Provided text:
════════════════
The following deductions may be made on employees’ remuneration:

  • tax and social security deductions, in compliance with legislation and individual or collective agreements;
  • fines imposed under work rules;
  • penalties in the form of compensation or damages against employees; and
  • cash advances paid by the employer on income not yet accrued.

Social security and tax deductions are determined by the applicable provisions. These deductions are calculated on the total gross remuneration and carried out at source without limitation.

Other deductions (eg, fines, compensation and damages payable in cash and advances) are calculated on the net remuneration only, after the deduction of social security contributions and tax withholdings. The total of these other deductions may not exceed 20% of the net remuneration due each payday. However, this limitation does not apply if the employee has committed fraud or voluntarily terminated his or her contract before the settlement of compensation or damages for which he or she is liable.

Record keeping
What payroll and payment records must be maintained?

Employers must maintain records of both payslips and individual accounts.

Discrimination, harassment & family leave

What is the position in relation to:
Protected categories

(a) Age?

A distinction based on age is allowed only where it is based on an objective and reasonable justification. A justified distinction should involve a legitimate goal and the appropriate and necessary means to achieve this goal.

An unjustified distinction will violate protections against direct and indirect discrimination.

(b) Race

Only a justified distinction (see above) is allowed. An unjustified distinction will violate protections against direct and indirect discrimination.

(c) Disability?

Only a justified distinction (see above) is allowed. An unjustified distinction will violate protections against direct and indirect discrimination.

(d) Gender?

Only a justified distinction (see above) is allowed. An unjustified distinction will violate protections against direct and indirect discrimination.

(e) Sexual orientation?

Only a justified distinction (see above) is allowed. An unjustified distinction will violate protections against direct and indirect discrimination.

(f) Religion?

Only a justified distinction (see above) is allowed. An unjustified distinction will violate protections against direct and indirect discrimination.

(g) Medical?

Only a justified distinction (see above) is allowed. An unjustified distinction will violate protections against direct and indirect discrimination.

(h) Other?

Other protected categories include social background, language, political background and financial situation. 

Family and medical leave
What is the position in relation to family and medical leave?

Maternity leave
On presentation of a medical certificate, the employee is entitled to a rest period of up to seven weeks preceding the expected delivery date. The employee may not work on or after the seventh day prior to the expected date of delivery. If delivery takes place at a later date, the rest period will be extended accordingly. The employment contract is also legally suspended during the nine weeks following the delivery. If the employee has not taken full advantage of the non-compulsory pre-delivery six-week rest period, the remainder may be added to the post-delivery rest period. In practice, this means that the employment contract will be suspended for a total of 15 weeks.

Special protective rules apply to breastfeeding mothers and to employees carrying out dangerous work. During the period of suspension, the employer is not obliged to pay any salary. A special indemnity will be paid by the health insurance company during the employee’s absence from work. The father is entitled to 10 days’ leave.
════════════════
[Source records]

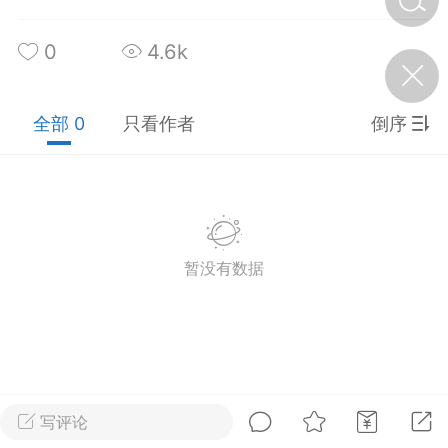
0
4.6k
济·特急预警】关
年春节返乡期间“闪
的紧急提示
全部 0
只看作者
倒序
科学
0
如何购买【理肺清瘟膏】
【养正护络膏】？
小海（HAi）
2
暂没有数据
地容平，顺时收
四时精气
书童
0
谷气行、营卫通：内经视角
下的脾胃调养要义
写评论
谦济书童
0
════════════════
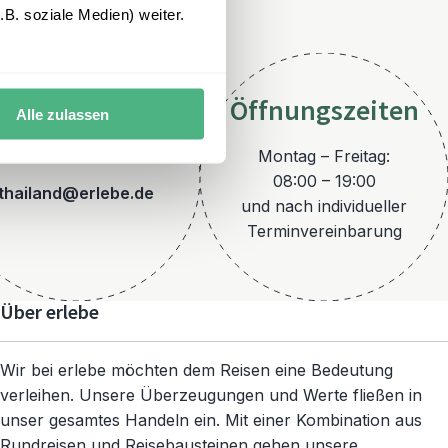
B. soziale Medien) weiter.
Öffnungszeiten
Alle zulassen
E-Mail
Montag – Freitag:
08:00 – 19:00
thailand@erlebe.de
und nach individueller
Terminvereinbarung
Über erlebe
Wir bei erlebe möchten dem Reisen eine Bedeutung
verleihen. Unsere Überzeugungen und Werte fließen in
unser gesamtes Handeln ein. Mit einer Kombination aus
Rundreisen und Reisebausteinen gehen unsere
════════════════
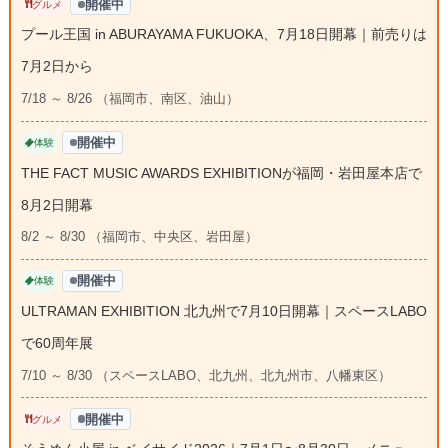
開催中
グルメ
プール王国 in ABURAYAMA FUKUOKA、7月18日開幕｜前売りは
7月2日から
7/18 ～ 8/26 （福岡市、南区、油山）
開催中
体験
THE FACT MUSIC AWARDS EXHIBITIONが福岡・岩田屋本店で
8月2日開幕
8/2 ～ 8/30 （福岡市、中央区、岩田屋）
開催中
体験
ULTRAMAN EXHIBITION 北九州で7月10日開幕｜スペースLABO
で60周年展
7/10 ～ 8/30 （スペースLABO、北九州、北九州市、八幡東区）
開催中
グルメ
════════════════
Pick up the employment-law text on pay deductions, discrimination and family leave after its last sentence, and continue writing it.

Response to the task:
Parental leave
The parent of a child may take up to four months’ parental leave (distributed over four, eight or 20 months), at any time until the child reaches 12 years of age. During the suspension period, the employer is not obliged to pay any salary; a special indemnity will be paid by the government.

Medical leave
White-collar employees will receive one month’s guaranteed income from the employer in case of incapacity due to illness or invalidity. After this first month, the employee will receive a reduced income from the health insurance provider.

For blue-collar workers, a patchwork of rules applies for the first month of medical leave, which can be summarised as follows:

  • first seven-day period – 100% guaranteed income;
  • second seven-day period – 85.88% of income; and
  • from 15th to 30th day – 25.88% of income which does not exceed the wage limit determined by the health insurance policy and 85.88% of income that exceeds this limit.

After this first month, the worker will receive a reduced income from the health insurance provider.

What is the position in relation to harassment?

A new regulatory framework governing the prevention of psychosocial risks at work came into force on September 1 2014. Instead of being limited to violence, harassment and sexual harassment at work, it now covers all psychosocial risks that could lead to stress, burn-out and other consequences.

All employers should have a policy regarding psychosocial risks (including measures and procedures against violence, harassment and sexual harassment) in line with the law. This policy must contain procedures to be followed by the employees concerned.

What is the position in relation to whistleblowing?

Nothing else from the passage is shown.